Palavras-chave: História Intelectual; Arte e Educação; Escola; Crítica da Cultura.

ABSTRACT

One of the presuppositions of this research is that the literary Bartolomeu Campos de Queirós (1944-2012) produced an engaged and critical thought in the occasions in which he was invited to publicize themes as his writing process and his memories of teacher, student and reader. Such writer is from the interior of Minas Gerais and throughout his biographical trajectory he published more than 60 books, most of them belonging to literature genre. The specific objective of this article is to inquire about the use of his speech as a writer to launch provocations to the way in which the relations between art, education and school have been constituted in some of the main critical texts that he produced throughout the decades of 1980, 1990 and 2000.
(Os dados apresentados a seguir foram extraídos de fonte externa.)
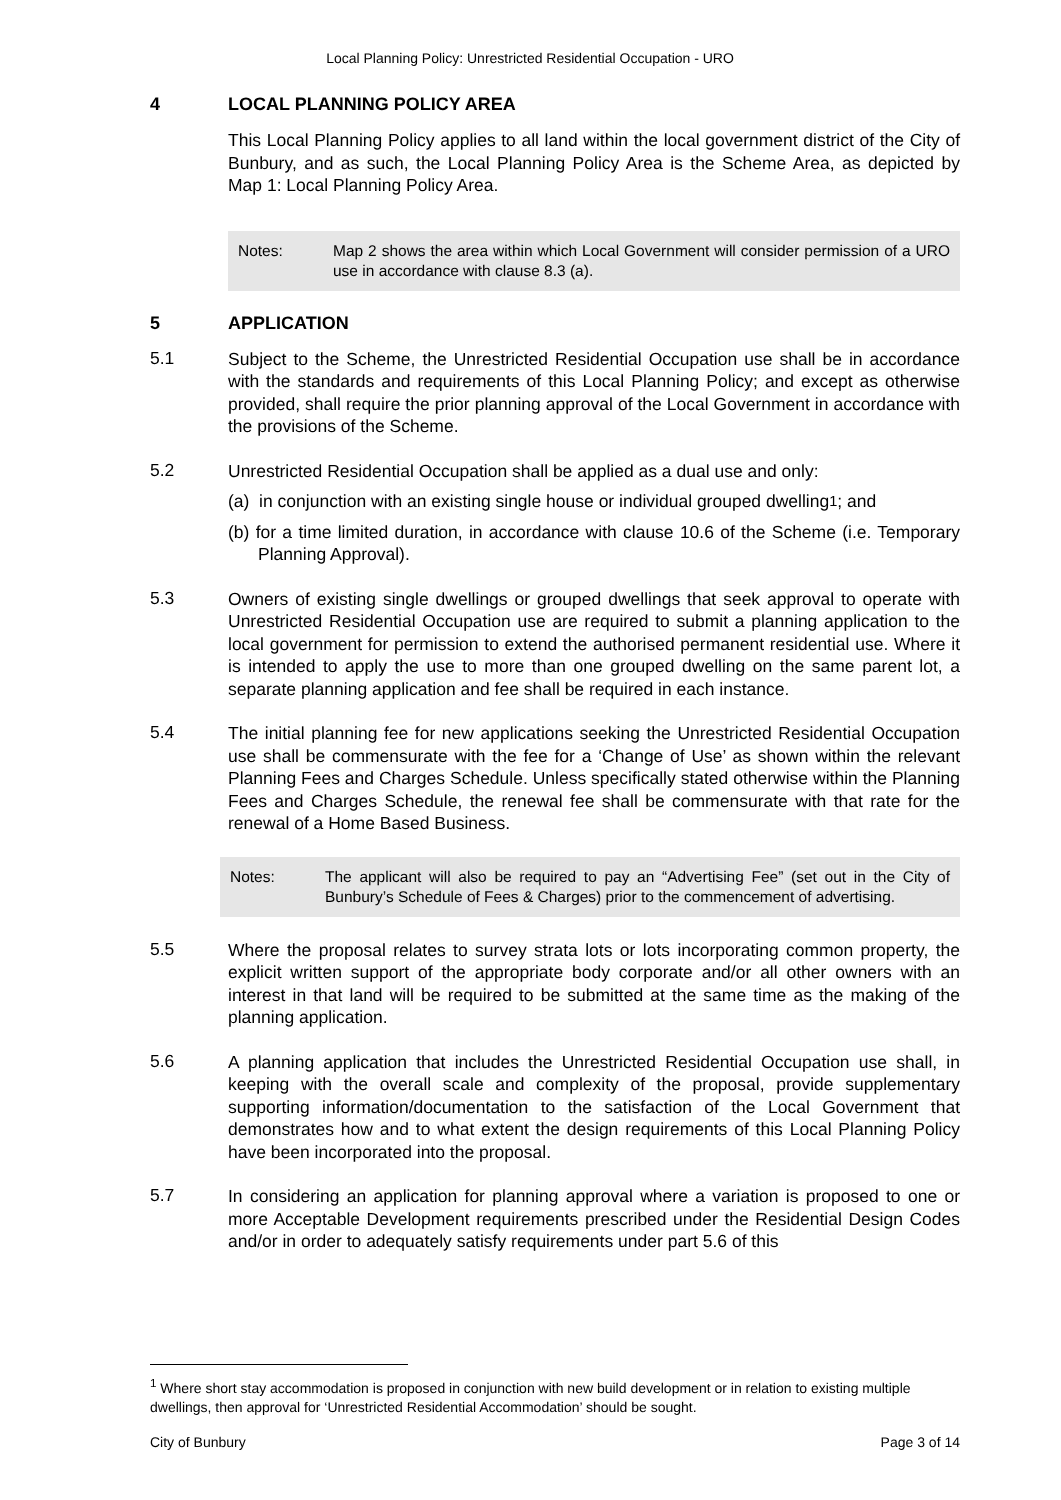Local Planning Policy: Unrestricted Residential Occupation - URO
4 LOCAL PLANNING POLICY AREA
This Local Planning Policy applies to all land within the local government district of the City of Bunbury, and as such, the Local Planning Policy Area is the Scheme Area, as depicted by Map 1: Local Planning Policy Area.
Notes: Map 2 shows the area within which Local Government will consider permission of a URO use in accordance with clause 8.3 (a).
5 APPLICATION
5.1
Subject to the Scheme, the Unrestricted Residential Occupation use shall be in accordance with the standards and requirements of this Local Planning Policy; and except as otherwise provided, shall require the prior planning approval of the Local Government in accordance with the provisions of the Scheme.
5.2
Unrestricted Residential Occupation shall be applied as a dual use and only:
(a) in conjunction with an existing single house or individual grouped dwelling<sup>1</sup>; and
(b) for a time limited duration, in accordance with clause 10.6 of the Scheme (i.e. Temporary Planning Approval).
5.3
Owners of existing single dwellings or grouped dwellings that seek approval to operate with Unrestricted Residential Occupation use are required to submit a planning application to the local government for permission to extend the authorised permanent residential use. Where it is intended to apply the use to more than one grouped dwelling on the same parent lot, a separate planning application and fee shall be required in each instance.
5.4
The initial planning fee for new applications seeking the Unrestricted Residential Occupation use shall be commensurate with the fee for a ‘Change of Use’ as shown within the relevant Planning Fees and Charges Schedule. Unless specifically stated otherwise within the Planning Fees and Charges Schedule, the renewal fee shall be commensurate with that rate for the renewal of a Home Based Business.
Notes: The applicant will also be required to pay an “Advertising Fee” (set out in the City of Bunbury’s Schedule of Fees & Charges) prior to the commencement of advertising.
5.5
Where the proposal relates to survey strata lots or lots incorporating common property, the explicit written support of the appropriate body corporate and/or all other owners with an interest in that land will be required to be submitted at the same time as the making of the planning application.
5.6
A planning application that includes the Unrestricted Residential Occupation use shall, in keeping with the overall scale and complexity of the proposal, provide supplementary supporting information/documentation to the satisfaction of the Local Government that demonstrates how and to what extent the design requirements of this Local Planning Policy have been incorporated into the proposal.
5.7
In considering an application for planning approval where a variation is proposed to one or more Acceptable Development requirements prescribed under the Residential Design Codes and/or in order to adequately satisfy requirements under part 5.6 of this
<sup>1</sup> Where short stay accommodation is proposed in conjunction with new build development or in relation to existing multiple dwellings, then approval for ‘Unrestricted Residential Accommodation’ should be sought.
City of Bunbury Page 3 of 14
Keywords: Intellectual History; Art and Education; School; Cultural Critic.

Introdução

Para falarmos da relação entre arte e educação consideramos necessário, antes mais nada, precisarmos melhor teoricamente alguns termos. Para entendermos o lugar fundamental da educação e da escola para os seres humanos recorremos à Hanna Arendt (2005), para quem o próprio ato de humanizar-se se confunde com o formar-se.

Quais seriam as bases epistemológicas que justificariam a diferenciação entre, de um lado, aquilo que os humanos orgulhosamente passaram a chamar de modo de vida em cultura e, de outro, o reino animal, ora lembrado por uma suposta anomia, ora demarcado como vítima dos automatismos repetitivos dos condicionamentos genéticos das espécies? Tratamos aqui das fronteiras do que se considera ser um humano. Colocada de outro modo por Hanna Arendt (2005) a questão seria a seguinte: afinal de que falamos quando nos referimos à Condição Humana?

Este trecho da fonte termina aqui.